Favreau, 53, who also played the character of Happy Hogan in six different Marvel films, explained that directors like Martin Scorsese and Francis Ford Coppola have earned the right to criticize the movies.
"These two guys are my heroes, and they have earned the right to express their opinions,” Favreau told CNBC. “I wouldn't be doing what I'm doing if they didn’t carve the way. They served as a source of inspiration, you can go all the way back to 'Swingers"... They can express whatever opinion they like.”
Earlier this month, Scorsese, 76, compared Marvel movies to theme parks, and said they're "not cinema."
Coppola, 80, agreed with him, calling the movies "despicable."
“When Martin Scorsese says that the Marvel pictures are not cinema, he’s right, because we expect to learn something from cinema, we expect to gain something, some enlightenment, some knowledge, some inspiration,” Coppola said at a recent award ceremony. “I don’t know that anyone gets anything out of seeing the same move over and over again. Martin was kind when he said it’s not cinema. He didn’t say it’s despicable, which I just say it is.”
"They're made as commodities like hamburgers, and it's not about communicating, and it's not about sharing our imagination," said Loach, 83. "It's about making a commodity which will make a profit for a big corporation – they're a cynical exercise. They're a market exercise, and it has nothing to do with the art of cinema."
James Gunn, director of "Guardians of the Galaxy" and its sequel, fired back on Twitter, saying that he remembers being upset when people slammed Scorsese's "The Last Temptation of Christ," and is "saddened by how (Scorsese's) now judging my films in the same way."
Similarly, on his Instagram, Gunn, 53, shared a message saying: "Many of our grandfathers thought all gangster movies were the same, often calling them “despicable." Some of our great grandfathers thought the same of westerns, and believed the films of John Ford, Sam Peckinpah, and Sergio Leone were all exactly the same."
"...not everyone will be able to appreciate them, even some geniuses.

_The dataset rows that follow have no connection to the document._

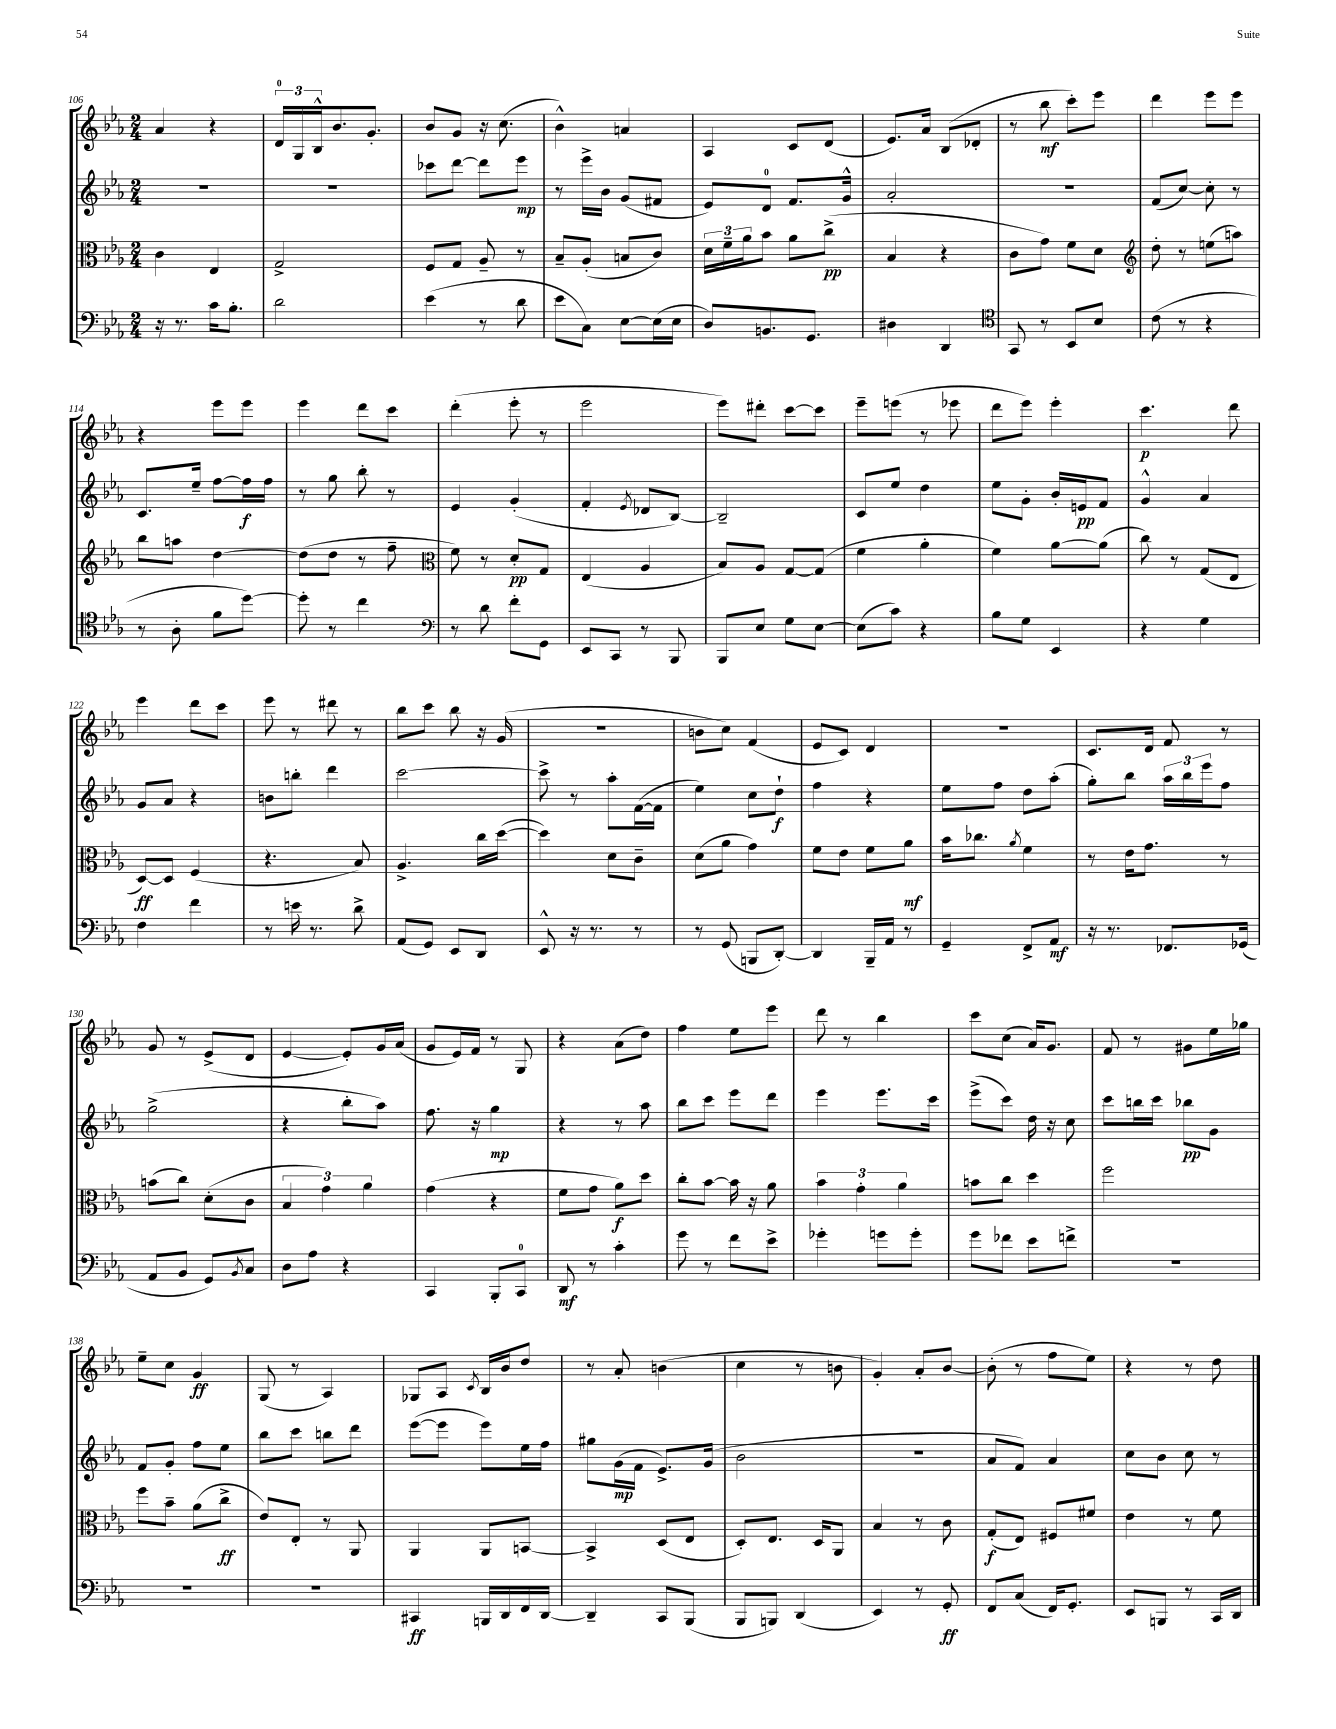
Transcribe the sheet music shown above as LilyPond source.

<<
\new StaffGroup <<
\new Staff = "s0" {
    \clef treble \key ees \major \numericTimeSignature \time 2/4
    aes'4 r4 |
    \tuplet 3/2 { d'16-0 g16 bes16-^ } bes'8. g'8.-. |
    bes'8 g'8 r16 c''8.( |
    bes'4-^) a'4 |
    aes4 c'8 d'8( |
    ees'8.) aes'16 bes8( des'8-. |
    r8 bes''8\mf c'''8-.) ees'''8 |
    d'''4 ees'''8 ees'''8 |
    r4 ees'''8 ees'''8 |
    ees'''4 d'''8 c'''8 |
    d'''4-.( ees'''8-. r8 |
    ees'''2 |
    ees'''8) dis'''8-. c'''8~ c'''8 |
    ees'''8-- e'''8( r8 ees'''8 |
    d'''8 ees'''8) ees'''4-. |
    c'''4.\p d'''8 |
    ees'''4 d'''8 c'''8 |
    ees'''8 r8 dis'''8 r8 |
    bes''8 c'''8 bes''8 r16 g'16( |
    r2 |
    b'8 c''8) f'4( |
    ees'8 c'8) d'4 |
    R2 |
    c'8. d'16 f'8 r8 |
    g'8 r8 ees'8->( d'8 |
    ees'4~ ees'8-.) g'16 aes'16( |
    g'8 ees'16) f'16 r8 g8 |
    r4 aes'8( d''8) |
    f''4 ees''8 ees'''8 |
    d'''8 r8 bes''4 |
    c'''8 c''8( aes'16) g'8. |
    f'8 r8 gis'8 ees''16 ges''16 |
    ees''8-- c''8 g'4\ff |
    g8( r8 aes4) |
    ges8 aes8 \acciaccatura { c'8 } bes16 bes'16 d''8 |
    r8 aes'8-. b'4( |
    c''4 r8 b'8 |
    g'4-.) aes'8-. bes'8~ |
    bes'8-.( r8 f''8 ees''8) |
    r4 r8 d''8 \bar "|." |
}
\new Staff = "s1" {
    \clef treble \key ees \major \numericTimeSignature \time 2/4
    R2 |
    R2 |
    ces'''8 d'''8~ d'''8 ees'''8\mp |
    r8 ees'''16-> bes'16 g'8( fis'8 |
    ees'8) d'8-0 f'8. g'16-^ |
    aes'2-. |
    r2 |
    f'8( c''8~) c''8-. r8 |
    c'8. ees''16-- f''8~ f''16\f f''16 |
    r8 g''8 bes''8-. r8 |
    ees'4 g'4-.( |
    f'4-. \acciaccatura { ees'8 } des'8 bes8~) |
    bes2-- |
    c'8 ees''8 d''4 |
    ees''8 g'8-. bes'16-. e'16\pp f'8 |
    g'4-^ aes'4 |
    g'8 aes'8 r4 |
    b'8 b''8-. d'''4 |
    c'''2~ |
    c'''8-> r8 aes''8-. f'16~( f'16 |
    ees''4) c''8 d''8-!\f |
    f''4 r4 |
    ees''8 f''8 d''8 aes''8-.( |
    g''8-.) bes''8 \tuplet 3/2 { aes''16 bes''16 ees'''16 } f''8 |
    g''2->( |
    r4 bes''8-. aes''8) |
    f''8. r16 g''4\mp |
    r4 r8 aes''8 |
    bes''8 c'''8 ees'''8 d'''8 |
    ees'''4 ees'''8. c'''16 |
    ees'''8->( c'''8) d''16 r16 c''8 |
    c'''8 b''16 c'''16 bes''8\pp g'8 |
    f'8 g'8-. f''8 ees''8 |
    bes''8 c'''8 b''8 d'''8 |
    ees'''8~( ees'''8 ees'''8) ees''16 f''16 |
    gis''8 g'16\mp( f'16 ees'8.->) g'16( |
    bes'2 |
    R2 |
    aes'8 f'8) aes'4 |
    c''8 bes'8 c''8 r8 \bar "|." |
}
\new Staff = "s2" {
    \clef alto \key ees \major \numericTimeSignature \time 2/4
    c'4 ees4 |
    g2-> |
    f8 g8 aes8-- r8 |
    bes8-- aes8-.( b8 c'8) |
    \tuplet 3/2 { d'16 f'16-- aes'16 } bes'8 aes'8 c''8->\pp( |
    bes4 r4 |
    c'8 g'8) f'8 d'8 |
    \clef treble d''8-. r8 e''8( a''8) |
    bes''8 a''8 d''4~ |
    d''8( d''8 r8 f''8-- |
    \clef alto f'8) r8 d'8-.\pp g8 |
    ees4( aes4 |
    bes8) aes8 g8~ g8( |
    f'4 aes'4-. |
    f'4) aes'8~ aes'8( |
    c''8) r8 g8( ees8 |
    d8~\ff) d8 f4( |
    r4. bes8) |
    aes4.-> c''16 d''16~( |
    d''4) d'8 c'8-- |
    d'8( aes'8 g'4) |
    f'8 ees'8 f'8 aes'8\mf |
    bes'16 ces''8. \acciaccatura { aes'8 } f'4 |
    r8 ees'16 g'8. r8 |
    b'8( c''8) d'8-.( c'8 |
    \tuplet 3/2 { bes4 g'4) aes'4 } |
    g'4( r4 |
    f'8 g'8 aes'8\f) d''8 |
    c''8-. bes'8~ bes'16 r16 aes'8 |
    \tuplet 3/2 { bes'4 g'4-. aes'4 } |
    b'8 c''8 d''4 |
    f''2 |
    f''8 bes'8-- aes'8( c''8->\ff |
    ees'8) ees8-. r8 aes,8 |
    aes,4 aes,8 b,8~ |
    b,4-> d8( ees8 |
    d8-.) ees8. d16 aes,8 |
    bes4 r8 c'8 |
    g8-.\f( ees8) fis8 fis'8 |
    ees'4 r8 f'8 \bar "|." |
}
\new Staff = "s3" {
    \clef bass \key ees \major \numericTimeSignature \time 2/4
    r16 r8. c'16 bes8.-. |
    d'2 |
    ees'4( r8 d'8 |
    ees'8 c8) ees8~ ees16( ees16 |
    d8) b,8. g,8. |
    dis4 d,4 |
    \clef tenor g,8 r8 bes,8 bes8 |
    c'8( r8 r4 |
    r8 aes8-. f'8 d''8~) |
    d''8-. r8 c''4 |
    \clef bass r8 d'8 f'8-. g,8 |
    ees,8 c,8 r8 bes,,8 |
    bes,,8 ees8 g8 ees8~ |
    ees8( c'8) r4 |
    bes8 g8 ees,4 |
    r4 g4 |
    f4 f'4 |
    r8 e'16 r8. d'8-> |
    aes,8( g,8) ees,8 d,8 |
    ees,8-^ r16 r8. r8 |
    r8 g,8( b,,8 d,8~-.) |
    d,4 bes,,16-- aes,16 r8 |
    g,4-- f,8-> aes,8\mf |
    r16 r8. fes,8. ges,16( |
    aes,8 bes,8 g,8) \acciaccatura { bes,8 } c8 |
    d8 aes8 r4 |
    c,4 bes,,8-. c,8-0 |
    d,8\mf r8 c'4-. |
    g'8 r8 f'8 ees'8-> |
    ges'4-. g'8 g'8-. |
    g'8 fes'8 ees'8 f'8-> |
    R2 |
    R2 |
    R2 |
    cis,4\ff b,,16 d,16 f,16 d,16~ |
    d,4-- c,8 bes,,8( |
    bes,,8 b,,8) d,4( |
    ees,4) r8 g,8-.\ff |
    f,8 c8( f,16) g,8.-. |
    ees,8 b,,8 r8 c,16 d,16 \bar "|." |
}
>>
>>
\layout { \context { \Score currentBarNumber = #106 } }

And that's okay," added Gunn.
Downey, 54, who famously played Tony Stark in the Marvel Cinematic Universe, also spoke about Scorsese's comments in an interview with Howard Stern, expressing thoughts similar to Favreau's.

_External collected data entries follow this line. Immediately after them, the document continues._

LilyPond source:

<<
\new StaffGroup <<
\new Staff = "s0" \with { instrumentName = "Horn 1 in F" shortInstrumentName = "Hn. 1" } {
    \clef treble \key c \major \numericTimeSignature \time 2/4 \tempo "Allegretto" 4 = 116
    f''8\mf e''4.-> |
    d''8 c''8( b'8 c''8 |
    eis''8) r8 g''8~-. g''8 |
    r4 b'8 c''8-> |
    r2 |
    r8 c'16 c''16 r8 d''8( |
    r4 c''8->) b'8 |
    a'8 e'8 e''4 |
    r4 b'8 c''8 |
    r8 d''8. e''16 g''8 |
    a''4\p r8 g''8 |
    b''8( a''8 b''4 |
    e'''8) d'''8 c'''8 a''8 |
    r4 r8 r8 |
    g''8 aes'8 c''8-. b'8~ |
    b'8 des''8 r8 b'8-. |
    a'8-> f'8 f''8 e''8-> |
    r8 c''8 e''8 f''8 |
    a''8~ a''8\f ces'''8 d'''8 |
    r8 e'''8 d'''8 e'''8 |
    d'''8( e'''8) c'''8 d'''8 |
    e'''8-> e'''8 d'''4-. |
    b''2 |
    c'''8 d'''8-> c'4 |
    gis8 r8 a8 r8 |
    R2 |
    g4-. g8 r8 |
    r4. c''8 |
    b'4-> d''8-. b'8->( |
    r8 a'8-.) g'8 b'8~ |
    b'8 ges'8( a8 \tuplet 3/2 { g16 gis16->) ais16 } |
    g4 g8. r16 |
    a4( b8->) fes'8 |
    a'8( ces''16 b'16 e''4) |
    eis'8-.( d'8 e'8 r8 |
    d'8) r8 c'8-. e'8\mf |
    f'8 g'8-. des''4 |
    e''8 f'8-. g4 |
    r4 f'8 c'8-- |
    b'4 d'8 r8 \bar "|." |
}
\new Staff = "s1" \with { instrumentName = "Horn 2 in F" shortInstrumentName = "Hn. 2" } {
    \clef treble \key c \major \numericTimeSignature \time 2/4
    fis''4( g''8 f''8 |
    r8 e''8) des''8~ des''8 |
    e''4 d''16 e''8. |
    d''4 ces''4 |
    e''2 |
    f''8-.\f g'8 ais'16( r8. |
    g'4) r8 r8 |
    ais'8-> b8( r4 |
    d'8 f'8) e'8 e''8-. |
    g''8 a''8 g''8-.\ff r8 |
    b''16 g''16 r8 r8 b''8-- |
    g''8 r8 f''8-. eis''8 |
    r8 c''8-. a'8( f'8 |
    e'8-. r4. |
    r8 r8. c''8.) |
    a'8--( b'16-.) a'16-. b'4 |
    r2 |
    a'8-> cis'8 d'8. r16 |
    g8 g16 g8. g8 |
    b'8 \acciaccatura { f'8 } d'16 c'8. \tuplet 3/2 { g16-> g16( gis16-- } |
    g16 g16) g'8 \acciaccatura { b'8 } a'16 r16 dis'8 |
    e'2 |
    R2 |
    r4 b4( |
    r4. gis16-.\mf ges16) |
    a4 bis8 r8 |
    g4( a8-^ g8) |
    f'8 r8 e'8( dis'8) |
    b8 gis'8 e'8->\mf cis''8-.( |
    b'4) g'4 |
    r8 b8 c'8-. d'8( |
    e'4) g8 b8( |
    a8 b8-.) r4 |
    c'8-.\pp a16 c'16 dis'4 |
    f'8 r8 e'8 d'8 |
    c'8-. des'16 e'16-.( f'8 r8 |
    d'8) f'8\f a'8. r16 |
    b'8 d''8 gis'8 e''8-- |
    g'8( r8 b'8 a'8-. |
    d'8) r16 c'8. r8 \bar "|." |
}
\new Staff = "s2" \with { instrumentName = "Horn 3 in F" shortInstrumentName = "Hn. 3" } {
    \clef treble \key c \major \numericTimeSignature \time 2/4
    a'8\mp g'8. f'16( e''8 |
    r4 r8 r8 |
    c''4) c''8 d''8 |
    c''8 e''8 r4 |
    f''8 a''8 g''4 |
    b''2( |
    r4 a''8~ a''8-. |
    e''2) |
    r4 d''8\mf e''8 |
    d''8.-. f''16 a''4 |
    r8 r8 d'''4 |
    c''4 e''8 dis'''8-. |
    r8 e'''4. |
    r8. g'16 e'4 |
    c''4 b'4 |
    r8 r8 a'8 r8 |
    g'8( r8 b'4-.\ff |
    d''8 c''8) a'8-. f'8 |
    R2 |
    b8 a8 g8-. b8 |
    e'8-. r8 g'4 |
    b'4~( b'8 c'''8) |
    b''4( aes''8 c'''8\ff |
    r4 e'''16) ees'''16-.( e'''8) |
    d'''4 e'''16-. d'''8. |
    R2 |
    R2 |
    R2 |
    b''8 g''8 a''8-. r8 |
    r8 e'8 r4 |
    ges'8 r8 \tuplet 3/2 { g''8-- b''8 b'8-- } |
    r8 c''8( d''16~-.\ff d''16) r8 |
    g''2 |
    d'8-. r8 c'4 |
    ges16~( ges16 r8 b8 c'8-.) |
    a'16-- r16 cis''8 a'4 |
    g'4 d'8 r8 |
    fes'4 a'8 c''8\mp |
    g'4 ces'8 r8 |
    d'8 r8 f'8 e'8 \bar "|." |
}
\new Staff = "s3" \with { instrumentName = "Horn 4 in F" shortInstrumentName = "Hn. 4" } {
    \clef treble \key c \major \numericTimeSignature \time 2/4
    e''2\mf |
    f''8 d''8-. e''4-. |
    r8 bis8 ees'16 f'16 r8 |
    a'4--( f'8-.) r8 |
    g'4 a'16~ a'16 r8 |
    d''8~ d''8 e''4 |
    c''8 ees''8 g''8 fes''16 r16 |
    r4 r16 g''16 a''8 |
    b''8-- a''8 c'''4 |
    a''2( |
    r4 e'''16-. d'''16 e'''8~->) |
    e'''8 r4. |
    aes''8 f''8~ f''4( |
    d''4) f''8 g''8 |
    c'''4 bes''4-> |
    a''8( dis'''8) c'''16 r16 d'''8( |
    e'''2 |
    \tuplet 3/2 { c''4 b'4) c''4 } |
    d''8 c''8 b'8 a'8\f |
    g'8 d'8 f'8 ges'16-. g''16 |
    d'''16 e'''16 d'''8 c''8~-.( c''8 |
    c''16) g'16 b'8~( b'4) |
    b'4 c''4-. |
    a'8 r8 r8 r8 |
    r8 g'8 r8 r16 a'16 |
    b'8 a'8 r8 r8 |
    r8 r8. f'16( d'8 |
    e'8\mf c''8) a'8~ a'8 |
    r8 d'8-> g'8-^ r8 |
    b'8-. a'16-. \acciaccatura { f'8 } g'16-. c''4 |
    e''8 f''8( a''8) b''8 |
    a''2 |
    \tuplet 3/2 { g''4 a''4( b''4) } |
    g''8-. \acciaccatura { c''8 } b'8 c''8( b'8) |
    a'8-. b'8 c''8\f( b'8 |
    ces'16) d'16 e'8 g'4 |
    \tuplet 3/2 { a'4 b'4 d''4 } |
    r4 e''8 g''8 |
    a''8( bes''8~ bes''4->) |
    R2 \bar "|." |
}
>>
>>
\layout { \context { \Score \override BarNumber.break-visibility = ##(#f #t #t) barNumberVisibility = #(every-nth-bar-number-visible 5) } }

"I appreciate his opinion because I think it’s like anything — we need all of the different perspectives, so we can come to center and move on,” Downey Jr. said, prompting Stern to ask if he was insulted by the dig.
When asked whether Scorsese's comments insulted him, Downey responded: “It would be like saying Howard Stern isn’t radio... It makes no sense to say it.”
Jackson, 70, another staple of the franchise also fired back.
"I mean, that’s like saying Bugs Bunny ain’t funny. Films are films. Everybody doesn’t like his stuff, either,” Jackson told Variety. “Everybody’s got an opinion, so I mean it’s okay. Ain’t going to stop nobody from making movies.”
Portman, 38, who was once a very vocal critic of the franchise, is set to return for "Thor: Love and Thunder," and said to The Hollywood Reporter: "I think there's room for all types of cinema. There's not one way to make art."
In a press junket, Stan, 37, refuted Coppola's claims.
"People have been going up to me like, 'Thank you so much for this character,' 'This movie helped me out so much,' 'This movie inspired me. Now I feel better. Now I feel less alone,' so how can you say these movies are not helping people?"
The next Marvel film slated for release is "Black Widow," which will hit theaters in May of 2020.